Bummer! Guess we're never going to know how V's dramatic cliffhanger—in which Anna blissed out the human race—is going to turn out. In a flurry of programming activity, ABC canceled V but picked up modern fairy tale Once Upon a Time and The River for its 2011-2012 television season.
In Once Upon a Time, House's Jennifer Morrison stars as Emma, a woman with a troubled past who is drawn to a small Maine town called Storybrooke by the son she gave up years before. Her son, Henry, is 10 years old and believes in fairy tales. In fact, he believes that his mother is the missing daughter of Prince Charming and Snow White, and that she was sent away to an alternate world to protect her from the Evil Queen. As Emma begins to investigate Storybrook, she discovers that the world of fairy tales and modern day are about to collide. Lost's Adam Horowitz and Edward Kitsis created the series, which also stars Stargate Universe's Robert Carlyle as Rumpelstiltskin.
As for the other genre pickup, The River, it's not often you get something a major network is willing to bill as a horror story. In the series, when a TV explorer (Star Trek's Bruce Greenwood) goes missing in the Amazon with his crew, his wife and son set off down the enormous river in a vessel called theMagus to find out what happened to him. However, in their search for answers they discover a place where powerful magic is as real as science. 24's Leslie Hope and The Dresden Files' Paul Blackthorne also star in this series, from the creators of Paranormal Activity, DreamWorks and Michael Green (Kings).
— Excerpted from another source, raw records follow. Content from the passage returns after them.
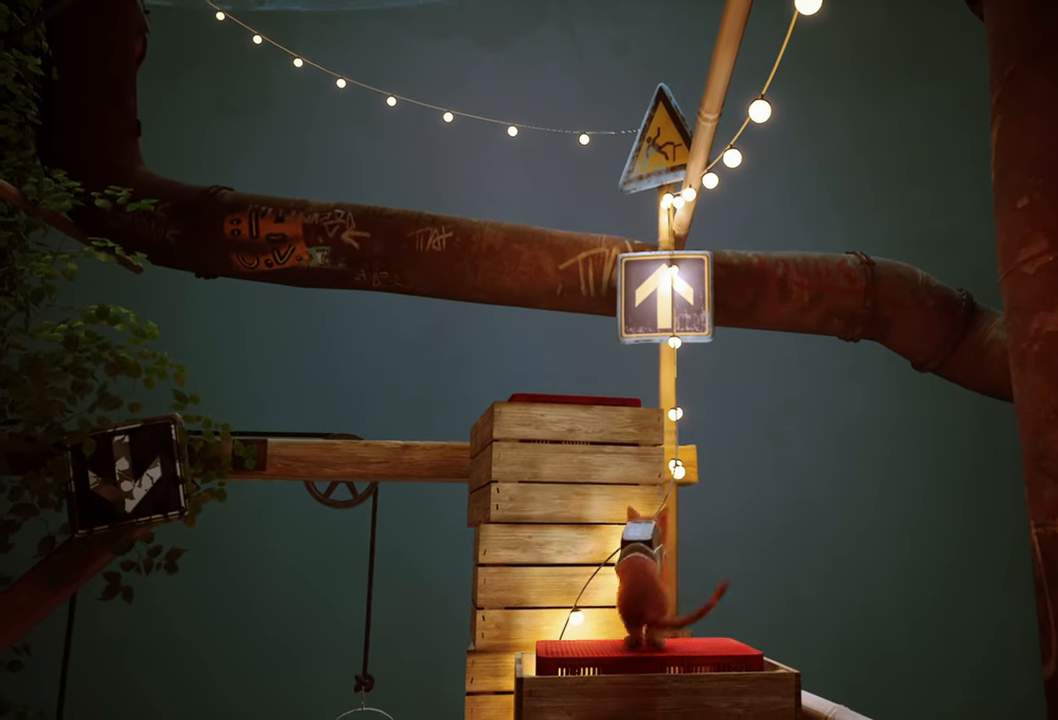
{"buttons": ["A"], "left_stick": "center", "right_stick": "center", "events": [[400, "A", "down"]]}
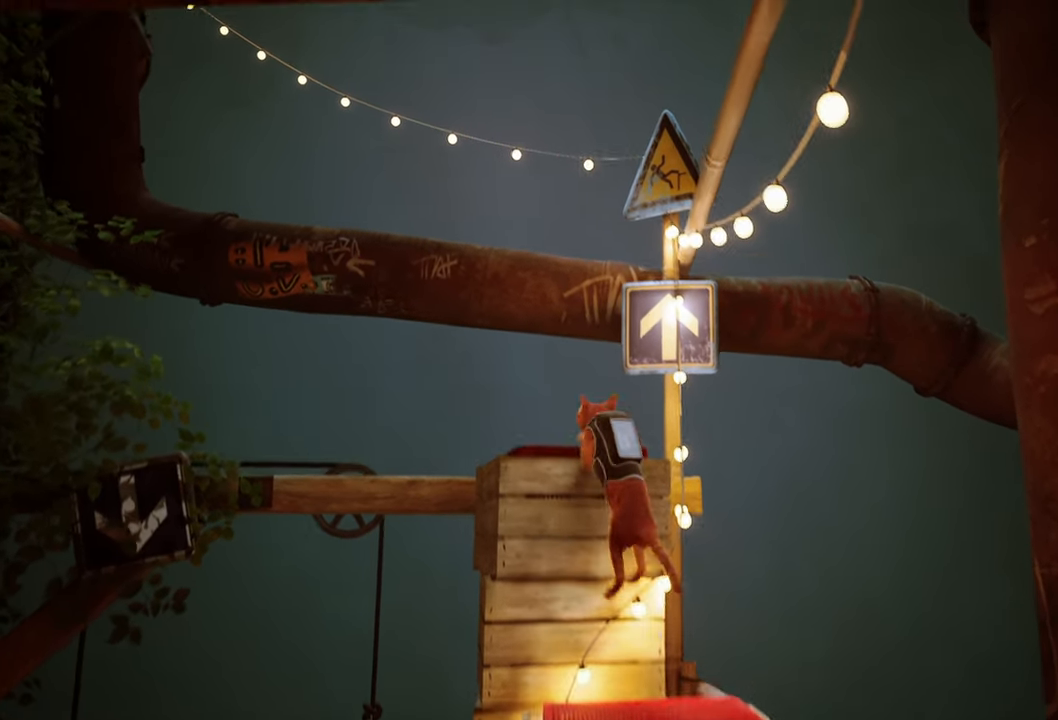
{"buttons": [], "left_stick": "up", "right_stick": "center", "events": [[60, "A", "up"], [320, "left_stick", "up"]]}
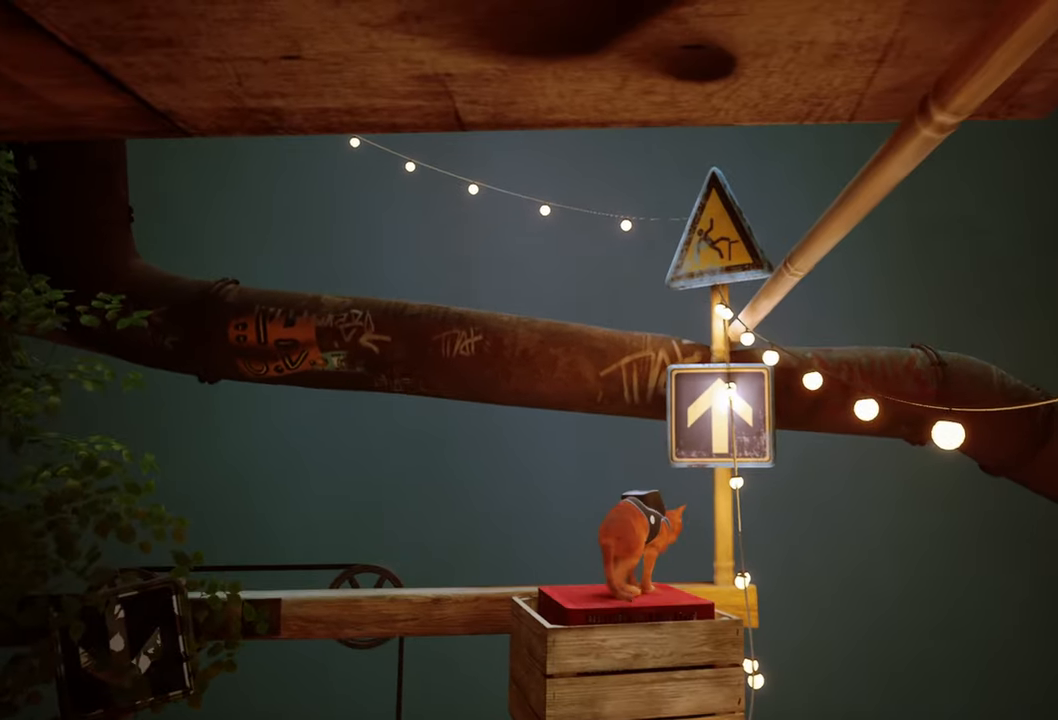
{"buttons": [], "left_stick": "center", "right_stick": "center", "events": [[240, "left_stick", "center"], [360, "A", "down"], [500, "A", "up"]]}
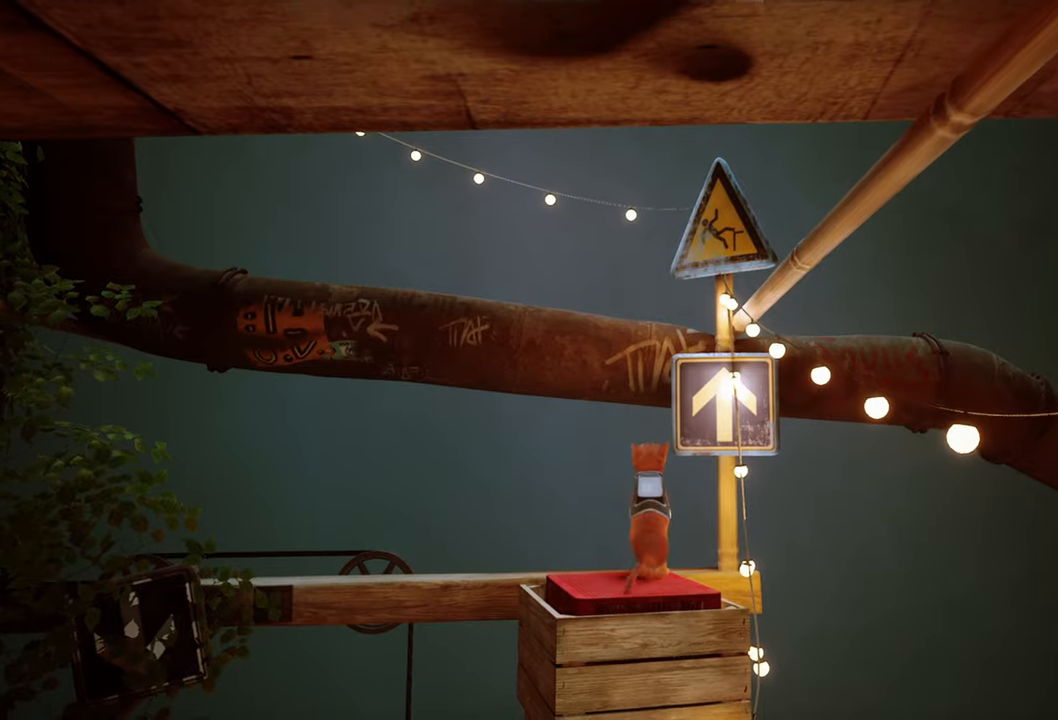
{"buttons": [], "left_stick": "center", "right_stick": "center", "events": []}
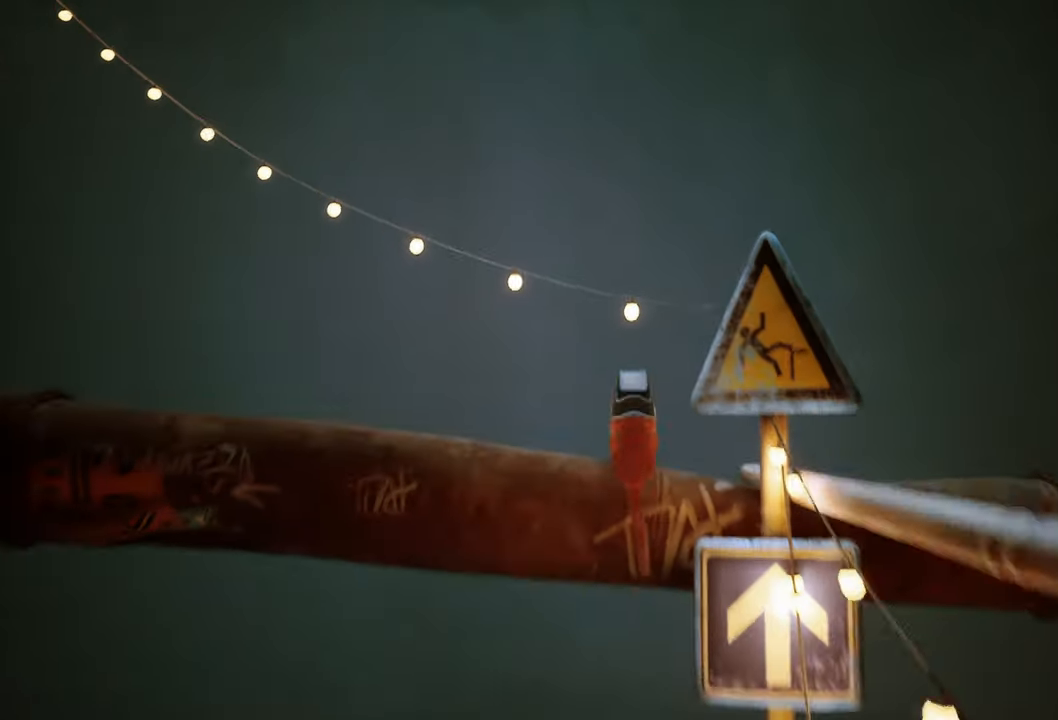
{"buttons": [], "left_stick": "center", "right_stick": "left", "events": [[20, "left_stick", "left"], [180, "right_stick", "left"], [300, "left_stick", "center"]]}
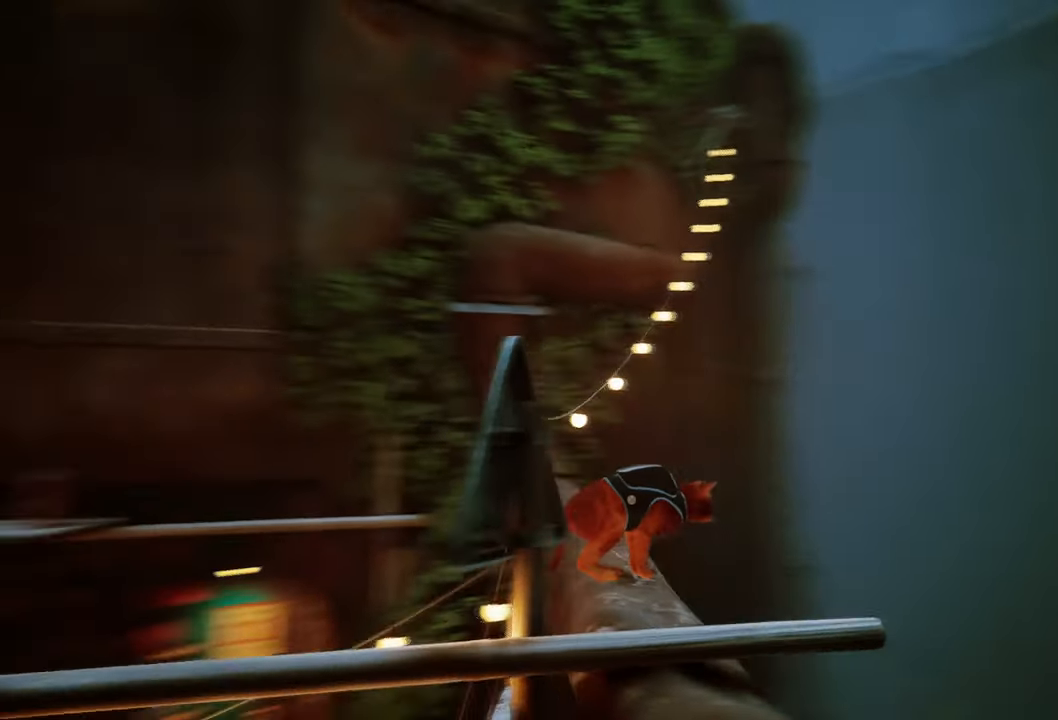
{"buttons": [], "left_stick": "center", "right_stick": "left", "events": [[80, "right_stick", "center"], [160, "left_stick", "up-left"], [340, "left_stick", "center"], [420, "right_stick", "left"]]}
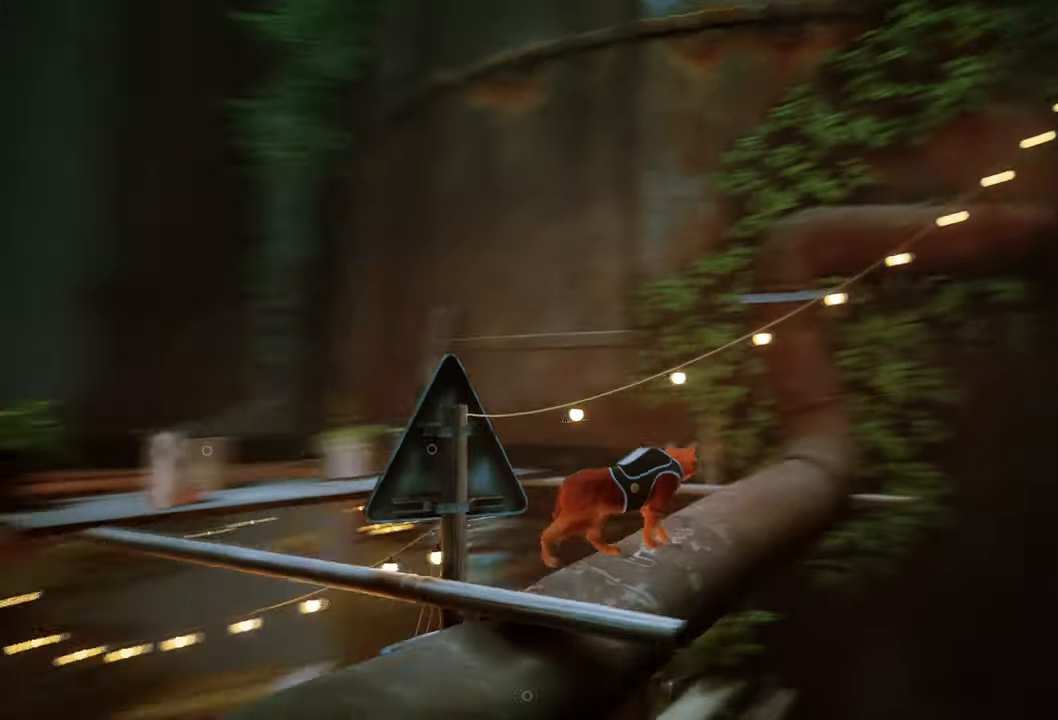
{"buttons": [], "left_stick": "up", "right_stick": "center", "events": [[160, "right_stick", "center"], [380, "left_stick", "up"]]}
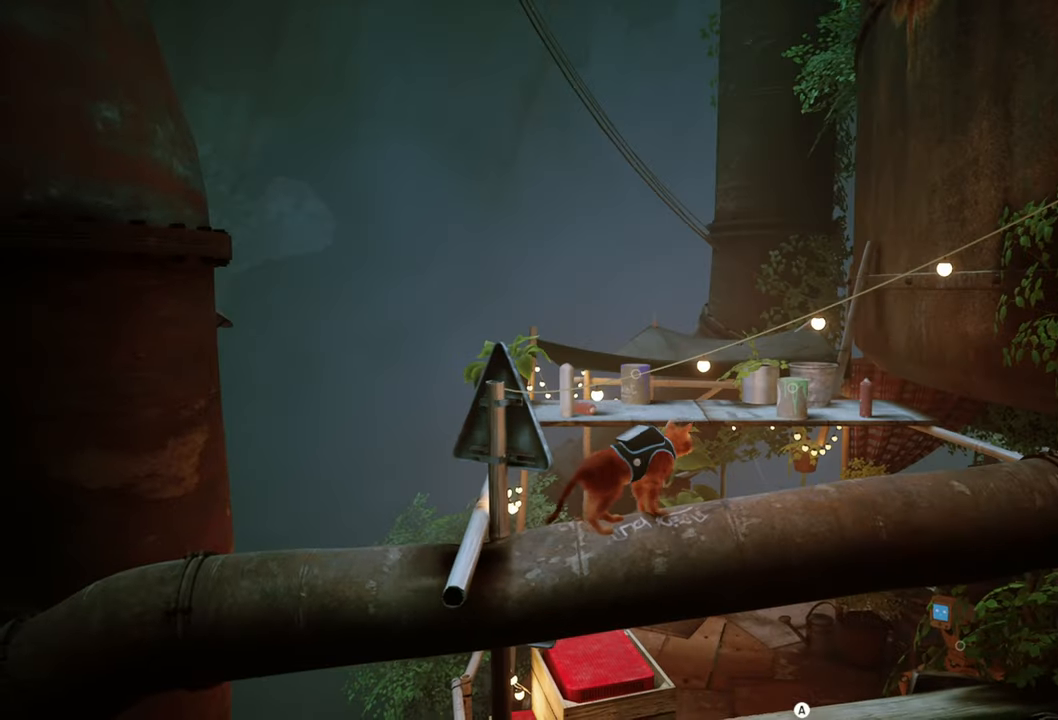
{"buttons": [], "left_stick": "up", "right_stick": "down-left", "events": [[60, "right_stick", "up"], [140, "right_stick", "center"], [400, "right_stick", "down-left"]]}
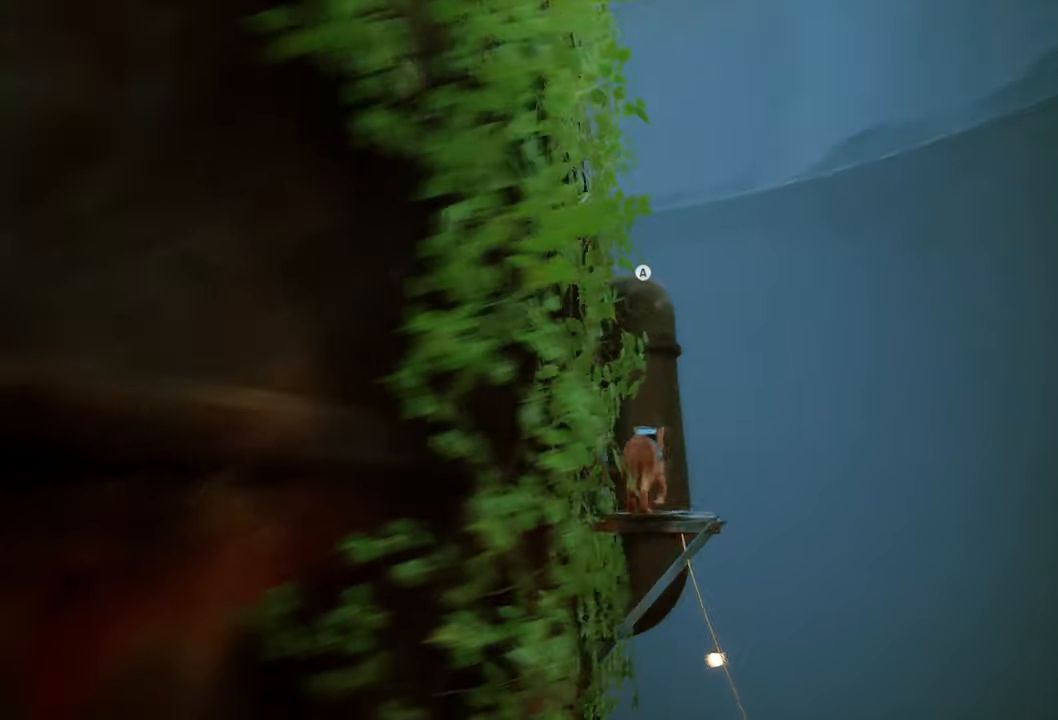
{"buttons": ["A"], "left_stick": "up", "right_stick": "center", "events": [[100, "left_stick", "center"], [100, "right_stick", "center"], [420, "A", "down"], [460, "left_stick", "up"]]}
All in all, ABC's picked up several other dramas and comedies, including non-sci-fi shows Charlie's Angels, Revenge, Scandal, Pan Am, Good Christian Belles (formerly Good Christian Bitches), Tim Allen's Last Man Standing (formerly The Last Days of Man and Tim), Apartment 23, Suburgatory, Man Up and Work It.
The other bit of ABC news is that the network officially canceled No Ordinary Family. No surprise there.
And over at CBS, J.J. Abrams' Person of Interest just got picked up. While the series has a strong sci-fi pedigree, with Abrams and The Dark Knight's Jonah Noland behind the scenes and Lost's Michael Emerson in the cast, the show, about an ex-CIA agent who fights crime in New York City, sounds pretty non-sci-fi. Luckily for us, Fox picked up Abrams' Alcatraz, which DOES sound like it might be sci-fi.